Darfur kids 'sold as soldiers'
2008-06-07 17:49
London - Refugees from the Darfur conflict as young as nine years old are being sold to armed rebel groups as child soldiers, campaigners Waging Peace said on Saturday.
Children who fled the conflict in western Sudan are being kidnapped in refugee camps in neighbouring Chad and then trafficked back as child soldiers, the London-based human rights group said in a report.
Following research on the Darfur-Chad border, Waging Peace said that refugee camp leaders were reporting that children were being "kidnapped in broad daylight and sold to armed groups operating close by".
The children affected were mostly boys age between nine and 15 years old.
"The trafficking has taken place with the tacit approval of the Chadian government who are on site at the camps," the report alleged.
"Escalating violence - highlighted by the recent raid on Khartoum by the rebel group JEM (the Justice and Equality Movement) and the Government of Sudan's bombing campaign - has caused a rapid upsurge in the number of children being forcibly recruited to fight, as warring factions seek to swell their military capacity," said Waging Peace.
The United Nations estimates that between 7 000 and 10 000 child soldiers were recruited in eastern Chad in 2007, though the true figure may be higher.
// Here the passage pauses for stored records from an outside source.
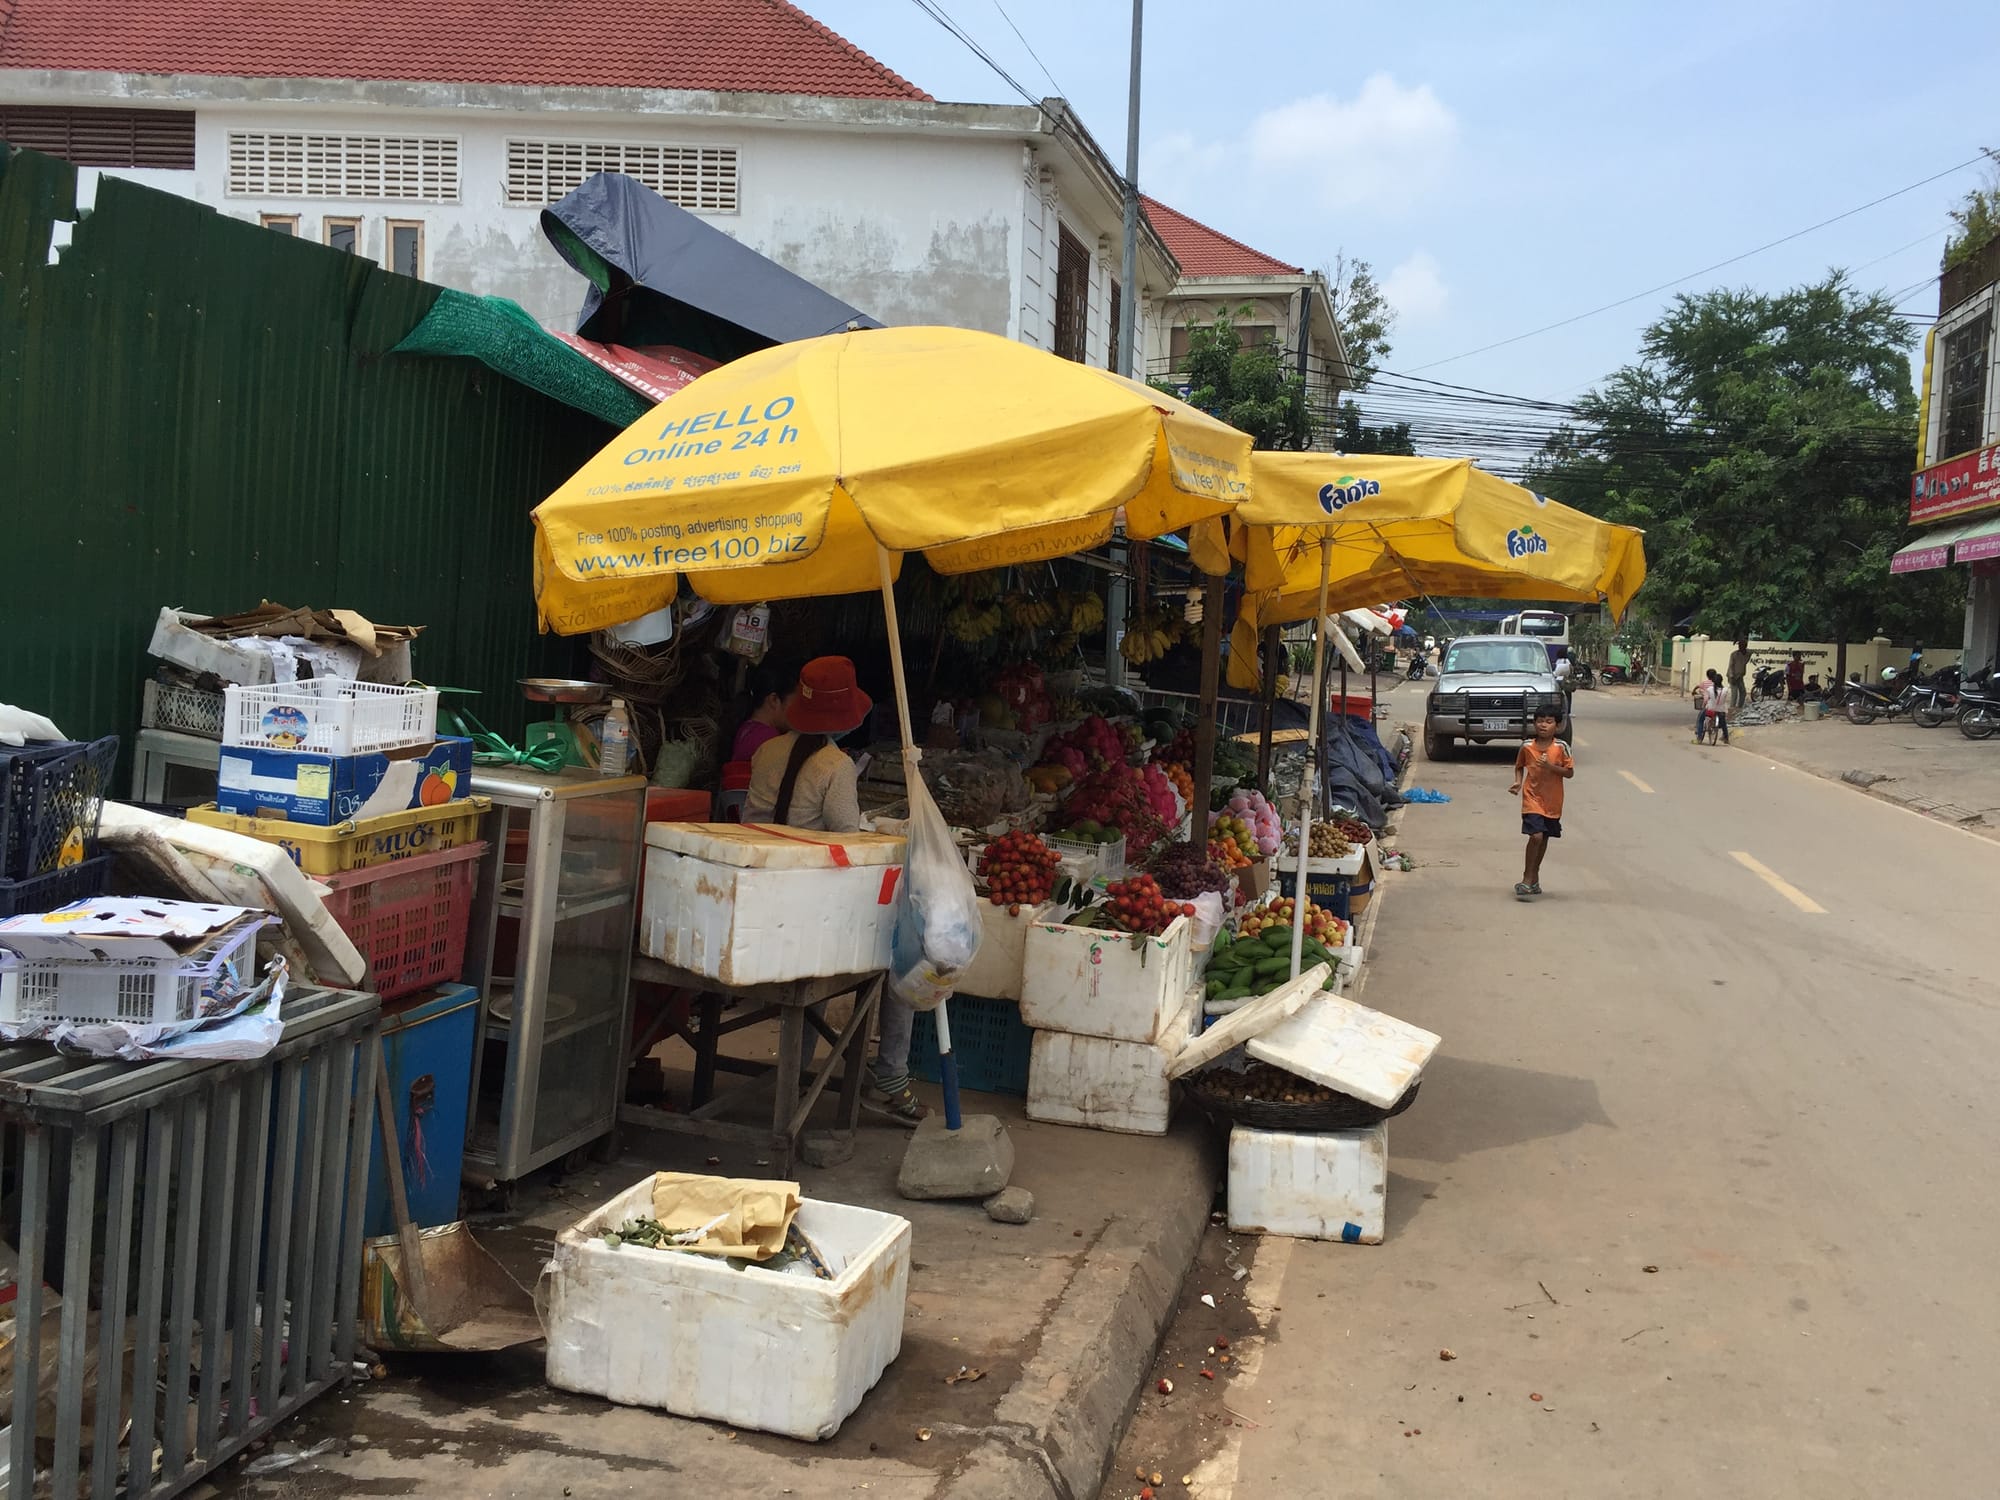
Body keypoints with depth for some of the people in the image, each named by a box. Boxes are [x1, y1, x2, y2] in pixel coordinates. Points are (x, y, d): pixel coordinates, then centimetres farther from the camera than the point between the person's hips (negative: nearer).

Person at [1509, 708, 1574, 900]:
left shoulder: (1561, 747, -7)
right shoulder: (1527, 747, -4)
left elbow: (1570, 772, -6)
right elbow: (1519, 766, 13)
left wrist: (1551, 766, -20)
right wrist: (1518, 782, -5)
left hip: (1552, 801, 2)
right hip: (1532, 798, -2)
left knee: (1544, 838, 13)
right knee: (1536, 836, -16)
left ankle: (1534, 876, 31)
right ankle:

"There are people in the camps who are responsible, who have links with the (armed) movements," an unnamed camp leader was quoted as saying.
"They sell the children who are 10 years old to join them. They sell them for money."
The UN says up to 300 000 people have died from the combined effects of war, famine and disease and more than 2.2 million have fled their homes since the Darfur conflict broke out in February 2003.
Sudan says 10 000 have been killed.
The conflict broke out when ethnic minority rebels took up arms against the Arab-dominated regime and state-backed Arab militias, fighting for resources and power in one of the most remote and deprived places on Earth.